In 1951, the population of India was 357 million people. By 1981 it had grown to 984 million. If the population is growing exponentially, when (in what month of what year) will the population reach 1 billion people?

How do you know what month?

-Reiny

I think you are talking about this post

http://www.jiskha.com/display.cgi?id=1283104183

the answer was 30.477 years
which means 30 years + .477 of the next year
so I multiplied .477x12 (12 months)
to get 5.7 months
So for 5 months the 1 Billion has not been reached and we need the 6th month.

jan = 1
feb = 2
..
may = 5
june = 6

I just reposted this again a couple seconds ago. Didn't see you helped me with this. Thanks for you help...
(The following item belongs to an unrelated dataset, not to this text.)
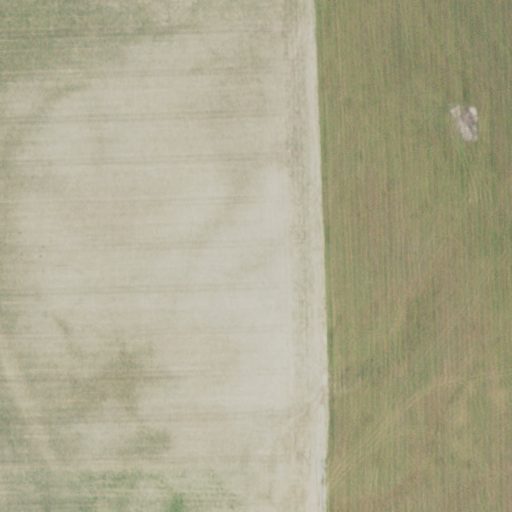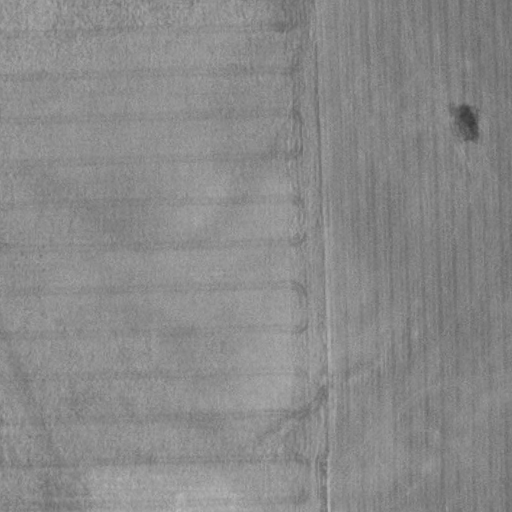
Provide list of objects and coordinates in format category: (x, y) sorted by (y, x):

To find out when the population of India will reach 1 billion people, we need to use exponential growth. The equation for exponential growth is given by:

P = P0 * (1 + r)^t

where:
P is the final population
P0 is the initial population
r is the growth rate
t is the time period

In this case, the initial population P0 is 357 million, the final population P is 1 billion (which is equivalent to 1000 million), and we need to find the value of t (time period) when the population reaches 1 billion.

To find the growth rate (r), we can use the formula:

r = (P/P0)^(1/t) - 1

Substituting the given values:

r = (1000/357)^(1/t) - 1

Now, we can solve this equation to find the value of t.

To do this, we can use logarithms. Taking the natural logarithm (ln) of both sides of the equation, we get:

ln(r + 1) = (1/t) * ln(1000/357)

Now, let's calculate the value of t using the logarithmic equation:

t = ln(1000/357) / ln(r + 1)

Once we have the value of t, we need to calculate the number of years from 1981 (the given year) to the year when the population reaches 1 billion. Finally, we can determine the exact month when the population will reach 1 billion by adding the calculated number of years to 1981.